Repository files navigation

gatk-cwl-generator

Generates CWL files from the GATK documentation

Installation

First, install the module

git clone https://github.com/wtsi-hgi/gatk-cwl-generator
cd gatk-cwl-generator
python setup.py install

You may also want to install cwltool to run the generated CWL files

Requirements

  • Python 3
  • Docker and node.js for the tests

Usage

usage: gatk_cwl_generator [-h] [--version VERSION] [--verbose] [--out OUTPUT_DIR]
                          [--include INCLUDE] [--dev] [--use_cache [CACHE_LOCATION]]
                          [--no_docker] [--docker_image_name DOCKER_IMAGE_NAME]
                          [--gatk_command GATK_COMMAND]

Generates CWL files from the GATK documentation

optional arguments:
  -h, --help            show this help message and exit
  --version VERSION, -v VERSION
                        Sets the version of GATK to parse documentation for.
                        Default is 3.5-0
  --verbose             Set the logging to be verbose. Default is False.
  --out OUTPUT_DIR, -o OUTPUT_DIR
                        Sets the output directory for generated files. Default
                        is ./gatk_cmdline_tools/<VERSION>/
  --include INCLUDE     Only generate this file (note, CommandLinkGATK has to
                        be generated for v3.x)
  --dev                 Enable --use_cache and overwriting of the generated
                        files (for development purposes). Requires
                        requests_cache to be installed
  --use_cache [CACHE_LOCATION]
                        Use requests_cache, using the cache at CACHE_LOCATION,
                        or 'cache' if not specified. Default is False.
  --no_docker           Make the generated CWL files not use docker
                        containers. Default is False.
  --docker_image_name DOCKER_IMAGE_NAME, -c DOCKER_IMAGE_NAME
                        Docker image name for generated cwl files.
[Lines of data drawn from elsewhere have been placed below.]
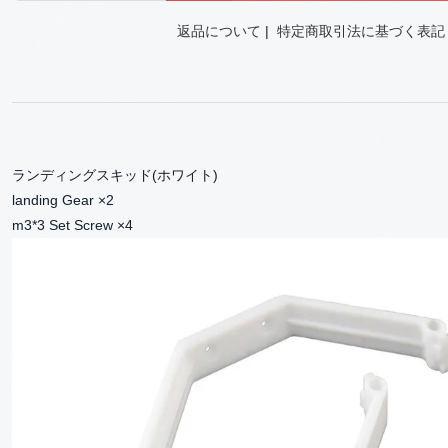
返品について
|
特定商取引法に基づく表記
ランディングスキッド(ホワイト)
landing Gear ×2
m3*3 Set Screw ×4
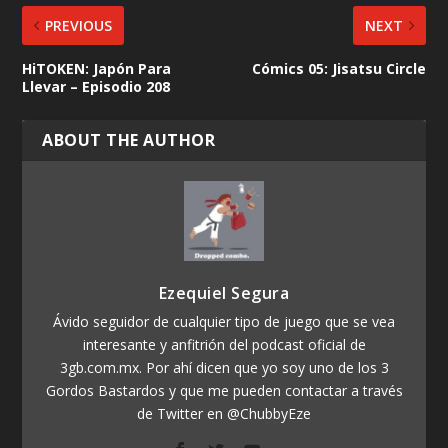
PREVIOUS
NEXT
HiTOKEN: Japón Para
Cómics 05: Jisatsu Circle
Llevar – Episodio 208
ABOUT THE AUTHOR
Ezequiel Segura
Ávido seguidor de cualquier tipo de juego que se vea
interesante y anfitrión del podcast oficial de
3gb.com.mx. Por ahí dicen que yo soy uno de los 3
Gordos Bastardos y que me pueden contactar a través
de Twitter en @ChubbyEze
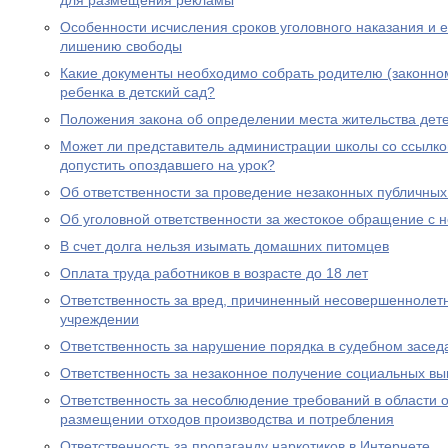
для размещения рекламы
Особенности исчисления сроков уголовного наказания и е
лишению свободы
Какие документы необходимо собрать родителю (законно
ребенка в детский сад?
Положения закона об определении места жительства дете
Может ли представитель администрации школы со ссылко
допустить опоздавшего на урок?
Об ответственности за проведение незаконных публичны
Об уголовной ответственности за жестокое обращение с
В счет долга нельзя изымать домашних питомцев
Оплата труда работников в возрасте до 18 лет
Ответственность за вред, причиненный несовершеннолет
учреждении
Ответственность за нарушение порядка в судебном засед
Ответственность за незаконное получение социальных вы
Ответственность за несоблюдение требований в области
размещении отходов производства и потребления
Ответственность за пропаганду наркотиков в Интернете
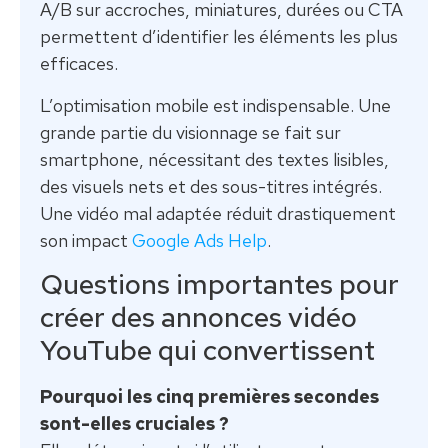
A/B sur accroches, miniatures, durées ou CTA
permettent d’identifier les éléments les plus
efficaces.
L’optimisation mobile est indispensable. Une
grande partie du visionnage se fait sur
smartphone, nécessitant des textes lisibles,
des visuels nets et des sous-titres intégrés.
Une vidéo mal adaptée réduit drastiquement
son impact
Google Ads Help
.
Questions importantes pour
créer des annonces vidéo
YouTube qui convertissent
Pourquoi les cinq premières secondes
sont-elles cruciales ?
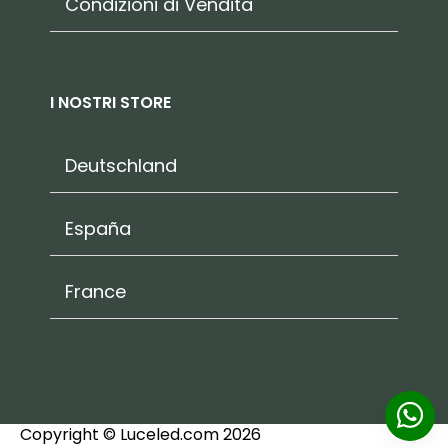
Condizioni di Vendita
I NOSTRI STORE
Deutschland
España
France
Copyright © Luceled.com 2026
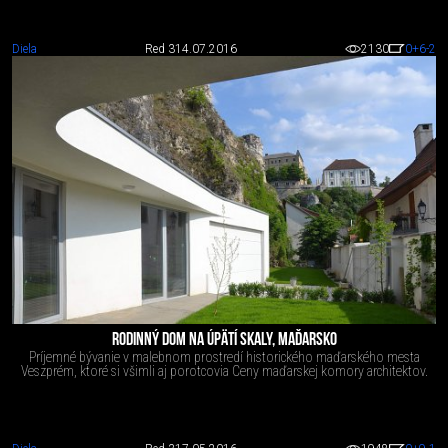
Diela
Red 3
14.07.2016
2130
0
+6
-2
RODINNÝ DOM NA ÚPÄTÍ SKALY, MAĎARSKO
Príjemné bývanie v malebnom prostredí historického maďarského mesta
Veszprém, ktoré si všimli aj porotcovia Ceny maďarskej komory architektov.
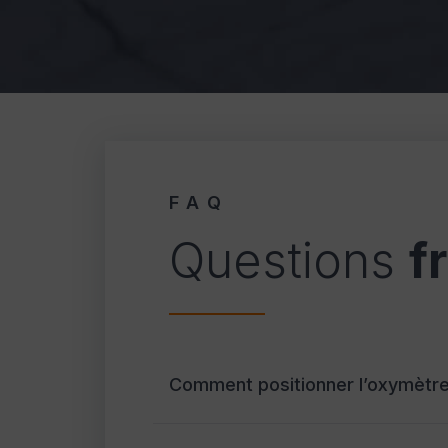
FAQ
Questions
f
Comment positionner l’oxymètre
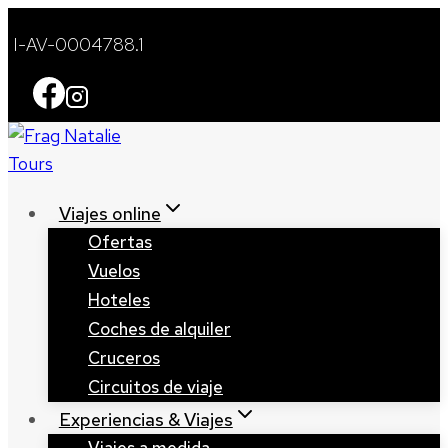
Saltar
I-AV-0004788.1
al
contenido
Viajes online
Ofertas
Vuelos
Hoteles
Coches de alquiler
Cruceros
Circuitos de viaje
Experiencias & Viajes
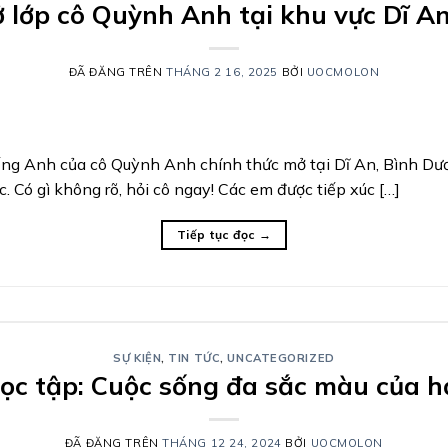
lớp cô Quỳnh Anh tại khu vực Dĩ A
ĐÃ ĐĂNG TRÊN
THÁNG 2 16, 2025
BỞI
UOCMOLON
ng Anh của cô Quỳnh Anh chính thức mở tại Dĩ An, Bình Dươn
. Có gì không rõ, hỏi cô ngay! Các em được tiếp xúc […]
Tiếp tục đọc
→
SỰ KIỆN
,
TIN TỨC
,
UNCATEGORIZED
học tập: Cuộc sống đa sắc màu của 
ĐÃ ĐĂNG TRÊN
THÁNG 12 24, 2024
BỞI
UOCMOLON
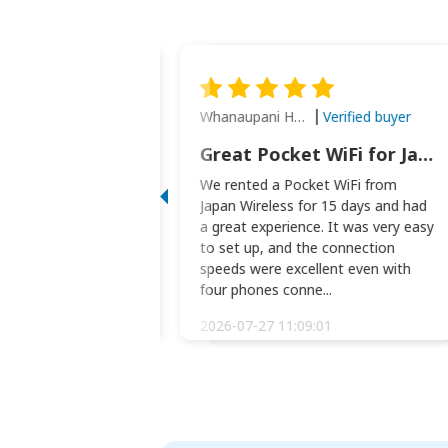
Whanaupani Henry Joseph Macown
Verified buyer
Verified buyer
This was wonderful option to a family of four. Everything worked smoothly.
Great Pocket WiFi for Japan Travel
rful option to a
We rented a Pocket WiFi from
. Everything worked
Japan Wireless for 15 days and had
picked the pocked
a great experience. It was very easy
okio Haneda airport
to set up, and the connection
t two weeks later to
speeds were excellent even with
m...
four phones conne...
:34:51
2026-07-27 11:09:01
Default is
                        'broadinstitute/gatk3:<VERSION>' for version 3.x and
                        'broadinstitute/gatk:<VERSION>' for 4.x
  --gatk_command GATK_COMMAND, -l GATK_COMMAND
                        Command to launch GATK. Default is 'java -jar
                        /usr/GenomeAnalysisTK.jar' for gatk 3.x and 'java -jar
                        /gatk/gatk.jar' for gatk 4.x

This has been tested on versions 3.5-0 to 3.8-0 and 4.beta.6.
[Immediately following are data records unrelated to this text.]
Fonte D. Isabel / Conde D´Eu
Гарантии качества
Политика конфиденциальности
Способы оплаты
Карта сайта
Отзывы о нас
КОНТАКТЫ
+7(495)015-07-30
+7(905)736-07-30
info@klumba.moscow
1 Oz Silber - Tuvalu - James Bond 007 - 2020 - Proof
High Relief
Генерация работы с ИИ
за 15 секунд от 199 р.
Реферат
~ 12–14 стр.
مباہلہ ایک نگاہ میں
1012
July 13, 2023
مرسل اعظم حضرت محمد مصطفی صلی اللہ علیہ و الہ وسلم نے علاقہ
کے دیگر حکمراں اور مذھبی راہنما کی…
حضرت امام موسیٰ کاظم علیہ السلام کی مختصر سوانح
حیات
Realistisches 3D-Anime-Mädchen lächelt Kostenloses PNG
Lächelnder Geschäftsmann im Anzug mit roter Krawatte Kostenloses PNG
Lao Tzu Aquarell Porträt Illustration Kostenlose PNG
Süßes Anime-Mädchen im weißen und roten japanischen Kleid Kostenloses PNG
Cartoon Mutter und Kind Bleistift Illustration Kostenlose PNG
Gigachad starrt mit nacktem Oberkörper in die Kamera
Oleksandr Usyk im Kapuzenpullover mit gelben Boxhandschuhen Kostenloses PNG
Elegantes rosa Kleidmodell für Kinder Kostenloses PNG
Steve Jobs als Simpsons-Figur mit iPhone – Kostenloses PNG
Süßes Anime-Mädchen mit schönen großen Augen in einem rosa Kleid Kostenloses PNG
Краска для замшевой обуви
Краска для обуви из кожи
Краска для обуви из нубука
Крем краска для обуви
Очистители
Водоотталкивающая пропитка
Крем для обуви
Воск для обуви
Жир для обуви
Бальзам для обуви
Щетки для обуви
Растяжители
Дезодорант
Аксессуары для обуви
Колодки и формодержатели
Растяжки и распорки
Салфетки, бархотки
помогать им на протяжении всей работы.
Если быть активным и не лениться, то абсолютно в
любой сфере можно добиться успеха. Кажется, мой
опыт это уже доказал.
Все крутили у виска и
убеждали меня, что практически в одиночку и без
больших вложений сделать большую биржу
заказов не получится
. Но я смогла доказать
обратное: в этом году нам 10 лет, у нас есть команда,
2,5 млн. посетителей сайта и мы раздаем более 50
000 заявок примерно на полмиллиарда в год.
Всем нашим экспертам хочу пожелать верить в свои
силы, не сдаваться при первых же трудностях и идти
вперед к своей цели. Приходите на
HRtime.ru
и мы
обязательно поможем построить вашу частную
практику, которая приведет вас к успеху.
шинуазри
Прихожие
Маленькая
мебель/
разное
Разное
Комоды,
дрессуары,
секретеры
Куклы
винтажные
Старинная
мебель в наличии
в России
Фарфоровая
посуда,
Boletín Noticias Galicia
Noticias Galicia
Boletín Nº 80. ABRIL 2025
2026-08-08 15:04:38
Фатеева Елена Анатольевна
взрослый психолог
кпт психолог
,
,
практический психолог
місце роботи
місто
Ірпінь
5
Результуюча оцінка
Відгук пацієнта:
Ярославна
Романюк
The parameters generated are the same as you would need to specify on the command line, with "--" stripped from the beginning.
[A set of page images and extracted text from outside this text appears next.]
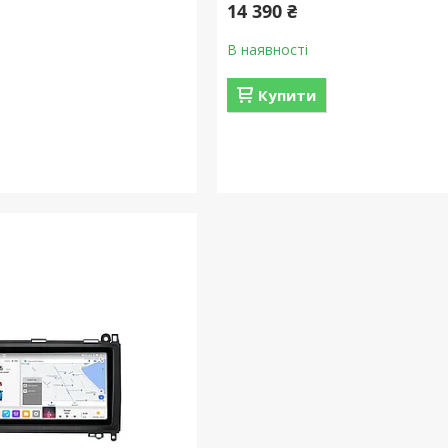
14 390 ₴
В наявності
Купити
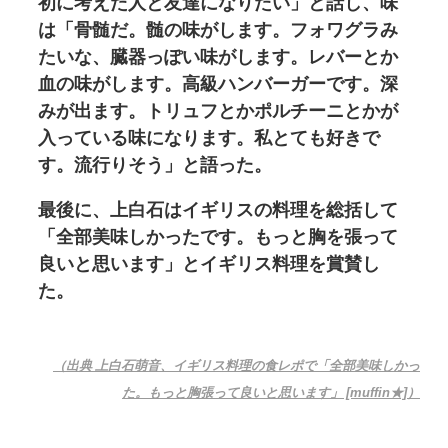
初に考えた人と友達になりたい」と話し、味
は「骨髄だ。髄の味がします。フォワグラみ
たいな、臓器っぽい味がします。レバーとか
血の味がします。高級ハンバーガーです。深
みが出ます。トリュフとかポルチーニとかが
入っている味になります。私とても好きで
す。流行りそう」と語った。
最後に、上白石はイギリスの料理を総括して
「全部美味しかったです。もっと胸を張って
良いと思います」とイギリス料理を賞賛し
た。
（出典 上白石萌音、イギリス料理の食レポで「全部美味しかっ
た。もっと胸張って良いと思います」 [muffin★]）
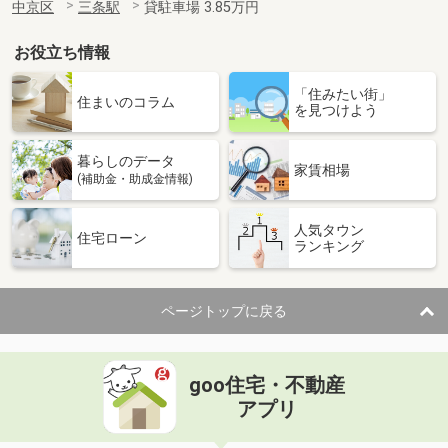
中京区
三条駅
貸駐車場 3.85万円
お役立ち情報
「住みたい街」
住まいのコラム
を見つけよう
暮らしのデータ
家賃相場
(補助金・助成金情報)
人気タウン
住宅ローン
ランキング
ページトップに戻る
goo住宅・不動産
アプリ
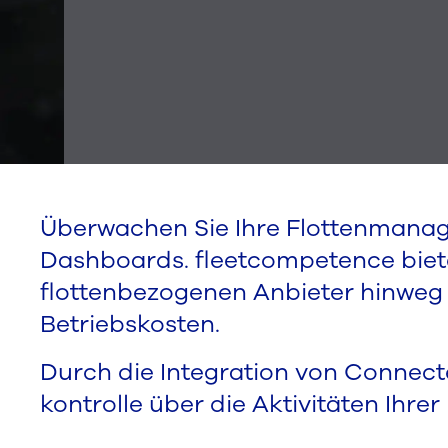
Überwachen Sie Ihre Flottenmana
Dashboards. fleetcompetence bietet
flottenbezogenen Anbieter hinweg k
Betriebskosten.
Durch die Integration von Connec
kontrolle über die Aktivitäten Ihre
To add tags to arguments that have a file type, add to the parameter <NAME>_tags. e.g. to output the parameter --variant:vcf path\to\file, use the input:

variant:
   class: File
   path: path\to\file

variant_tags: [vcf]

For convenience, you can also specify any array input argument as a single element.

The cwl files will be outputted to gatk_cmdline_tools/<VERSION>/cwl and the JSON files given by the documentation to gatk_cmdline_tools/<VERSION>/json.

Generated CWL files

  • The input parameters of all cwl files have the same id as they would be used on the command line
  • The output parameters id's are of the format <NAME>Output
  • All read filter parameters are included as optional parameters in every tool, if they don't conflict with input parameters
  • Types of parameters are mostly what is specified in the documentation, corrected in a couple of places
  • Array types in the documentation are implemented as a union of the base type and the array type

Examples

To test the generated CWL files, provided are inputs to the HaplotypeCaller tool. To test assuming you have used the default options and have installed everything as above, run:

cwl-runner gatk_cmdline_tools/3.5/HaplotypeCaller.cwl examples/HaplotypeCaller_inputs.yml

The generated CWL files can also be found in the releases

Tests

Install the tests requirements, then run the tests. Note: docker must be installed in order to run the tests (the cwl files are tested during the tests):

pip install -r test_requirements.txt
pytest gatkcwlgenerator

You can also run the tests in parallel with -n to improve performance

Limitations:

  • All parameters that you can pass to read filters that don't conflict with tool parameters are included and they are marked as optional

Creating a new version

To create a gatk_cmdline_tools.zip zip file containing all the generated cwl files for gatk versions 3.5, 3.6, 3.7, 3.8 and 4.0.0.0, run bash build.sh. This file is uploaded as a release on GitHub for every new release of this package.